It’s the spring of 1913, and everyone in Boynton, Oklahoma, likes Alice Tucker’s new beau, Walter Kelley.  Everyone but Alice’s mother, Alafair, who first appeared in The Old Buzzard Had It Coming. Walter’s late wife Louise was stabbed in the heart and her body disposed of.  Her murderer has never been caught.

The sheriff has cleared Walter of the deed…but as Alafair searches for the truth, she uncovers such a tangle of lies, misdirections, and deceit that she begins to think that the whole town has been downright—hornswoggled!

Cover Art Photo
Excerpt

Something bad was bound to happen.  It was just that kind of hot, humid, Oklahoma July day, with a gritty wind that blew everything away.  Fifteen-year-old George Washington Tucker, known as Gee Dub, hunkered on the grassy, overgrown banks of Cane Creek, grimly handing on to his fishing pole, trying to ignore the sweltering heat and the clouds of gnats, mosquitos, and various other disgusting critters who were trying to fly up his nose and into his eyes and drink the salt off of his sweat-slick skin.  The hot wind was maddening, the way it blew first out of the north, then out of the southwest, then died and dropped his damp, black curls into his eyes.  At least when it picked up again, it blew the gnats away for a few seconds.  And it wasn’t even quite noon, that was the sad thing.

Normally Gee Dub loved fishing, since he was a contemplative boy.  He loved thinking about what his mother was going to do with the little perch or crappie, or occasional catfish, that he would catch.  Oh, how good they would taste, rolled in cornmeal and friend quickly in bacon grease until the tender white flesh was encased in a golden crust.  Having to eat the fish slowly, so slowly, and chew co carefully to avoid swallowing one of the hundreds of tiny bones only enhances the dining experience.

But today the joy of fishing was ruined not just by the worrisome weather, but by Gee Dub’s eleven-year-old brother, Charlie, and Charlie’s ever-present canine companion, Charlie-dog.  Charlie-boy had insisted on going swimming.  Gee Dub had sent him and his dog as far downstream as he could and still keep an eye on them, but it was no good.  All his splashing and jumping and hollering had spooked the fish, and there would be no fried fish for dinner.  Gee Dub was bereft.
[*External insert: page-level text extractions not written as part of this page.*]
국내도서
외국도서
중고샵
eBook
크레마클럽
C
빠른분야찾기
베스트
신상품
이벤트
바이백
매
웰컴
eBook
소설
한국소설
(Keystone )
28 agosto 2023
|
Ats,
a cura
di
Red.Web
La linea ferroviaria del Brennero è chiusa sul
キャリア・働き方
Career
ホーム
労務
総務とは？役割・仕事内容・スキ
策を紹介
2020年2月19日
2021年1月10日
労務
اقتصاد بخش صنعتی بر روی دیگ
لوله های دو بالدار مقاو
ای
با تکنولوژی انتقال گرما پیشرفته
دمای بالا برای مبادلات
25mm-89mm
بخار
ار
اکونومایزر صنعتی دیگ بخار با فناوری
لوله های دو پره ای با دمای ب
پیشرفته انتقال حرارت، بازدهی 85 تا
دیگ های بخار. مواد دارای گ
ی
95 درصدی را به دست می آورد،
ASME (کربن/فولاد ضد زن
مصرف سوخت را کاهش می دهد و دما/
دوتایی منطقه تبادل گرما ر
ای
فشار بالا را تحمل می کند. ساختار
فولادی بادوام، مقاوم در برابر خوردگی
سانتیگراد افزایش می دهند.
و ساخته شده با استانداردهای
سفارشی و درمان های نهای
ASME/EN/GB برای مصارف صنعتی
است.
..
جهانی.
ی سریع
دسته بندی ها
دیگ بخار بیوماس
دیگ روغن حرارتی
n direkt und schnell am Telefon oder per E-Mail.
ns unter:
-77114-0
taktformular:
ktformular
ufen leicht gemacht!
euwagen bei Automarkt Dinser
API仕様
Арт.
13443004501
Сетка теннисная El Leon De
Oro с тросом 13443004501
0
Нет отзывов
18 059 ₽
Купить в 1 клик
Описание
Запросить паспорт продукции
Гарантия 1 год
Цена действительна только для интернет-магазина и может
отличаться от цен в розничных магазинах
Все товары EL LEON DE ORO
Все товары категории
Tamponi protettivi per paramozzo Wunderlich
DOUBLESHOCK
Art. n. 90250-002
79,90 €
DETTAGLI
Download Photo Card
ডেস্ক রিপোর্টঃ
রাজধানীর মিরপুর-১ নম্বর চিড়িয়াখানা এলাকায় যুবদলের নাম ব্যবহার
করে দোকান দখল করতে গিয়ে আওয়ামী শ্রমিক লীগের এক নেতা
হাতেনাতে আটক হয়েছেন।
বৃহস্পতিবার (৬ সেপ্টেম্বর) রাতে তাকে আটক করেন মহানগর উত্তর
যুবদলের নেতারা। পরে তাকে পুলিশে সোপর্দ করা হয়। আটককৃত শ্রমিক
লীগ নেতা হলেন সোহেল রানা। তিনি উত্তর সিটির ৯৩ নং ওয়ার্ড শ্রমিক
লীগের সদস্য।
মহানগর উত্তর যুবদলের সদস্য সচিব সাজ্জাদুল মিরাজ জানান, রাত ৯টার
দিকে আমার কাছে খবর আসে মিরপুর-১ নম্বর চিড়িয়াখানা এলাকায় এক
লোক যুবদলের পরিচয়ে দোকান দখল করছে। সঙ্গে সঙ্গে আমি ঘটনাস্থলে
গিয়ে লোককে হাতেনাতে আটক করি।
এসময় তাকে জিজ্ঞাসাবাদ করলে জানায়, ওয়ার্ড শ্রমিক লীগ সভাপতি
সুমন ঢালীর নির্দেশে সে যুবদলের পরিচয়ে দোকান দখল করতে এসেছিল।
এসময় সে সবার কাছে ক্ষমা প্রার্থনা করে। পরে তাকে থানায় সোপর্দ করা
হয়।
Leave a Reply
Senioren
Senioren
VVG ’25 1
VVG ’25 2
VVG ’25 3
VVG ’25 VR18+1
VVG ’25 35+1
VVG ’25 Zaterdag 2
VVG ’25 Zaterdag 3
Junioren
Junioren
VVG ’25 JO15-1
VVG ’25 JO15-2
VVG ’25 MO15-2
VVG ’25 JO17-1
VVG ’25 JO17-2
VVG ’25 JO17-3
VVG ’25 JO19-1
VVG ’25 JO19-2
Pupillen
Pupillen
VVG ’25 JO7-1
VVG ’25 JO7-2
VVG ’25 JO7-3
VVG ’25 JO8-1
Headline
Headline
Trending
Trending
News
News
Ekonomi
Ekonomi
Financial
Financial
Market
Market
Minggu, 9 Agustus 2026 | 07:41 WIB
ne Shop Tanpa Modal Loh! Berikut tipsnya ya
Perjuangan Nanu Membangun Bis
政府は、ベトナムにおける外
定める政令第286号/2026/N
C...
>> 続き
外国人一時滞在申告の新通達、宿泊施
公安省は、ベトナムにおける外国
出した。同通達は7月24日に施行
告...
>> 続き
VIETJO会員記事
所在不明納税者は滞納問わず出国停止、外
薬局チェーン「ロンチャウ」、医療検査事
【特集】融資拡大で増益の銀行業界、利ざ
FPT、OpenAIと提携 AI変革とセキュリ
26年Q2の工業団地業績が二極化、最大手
He could hear Charlie yelling at him.  “Look at me, Gee, look at me!” But Gee Dub didn’t look.  He didn’t want to encourage the boy.  Charlie was climbing up into a young cottonwood, crawling out onto a wayward branch that hung over the creek, and dropping himself off into the middle of the water with a whoop.  He must have done it ten times, with the dog running up and down, barking the whole time, and Gee Dub had just about had enough.  The weather was getting hotter, the fishing was bad, and Charlie was driving him right ‘round the bend.  He pulled in his line.

Suddenly there was a crack of noise as loud as a rifle shot, and a splash, and Gee Dub leaped where he sat.  He looked downstream, wide-eyed.  Charlie was nowhere to be seen.  The yellow shepherd was leaping and barking frantically on the bank.  Gee Dub jumped to his feet and scanned the creek bank anxiously.  No skinny, naked little boy.  Just a large cottonwood branch floating away from him in the middle of the water.

Reviews

“…nostalgic, folksy…rich with Midwestern speech patterns and a consistent, unobtrusive narrative voice”—Publishers Weekly

“A tremendous novel from a gifted writer”—Edgar finalist Julia Spencer-Fleming

“Alafair Tucker deserves to stand beside Ma Joad in literature’s gallery of heroic ladies”—Tony Hillerman on The Old Buzzard Had

Author's Biography

A third generation Oklahoman, Donis Casey grew up among uncles and aunts, cousins, grandparents and great-grandparents on farms and in small towns.  She earned degrees from the University of Tulsa and Oklahoma University.  After a career as a teacher and an academic librarian, she lives with her husband in Arizona.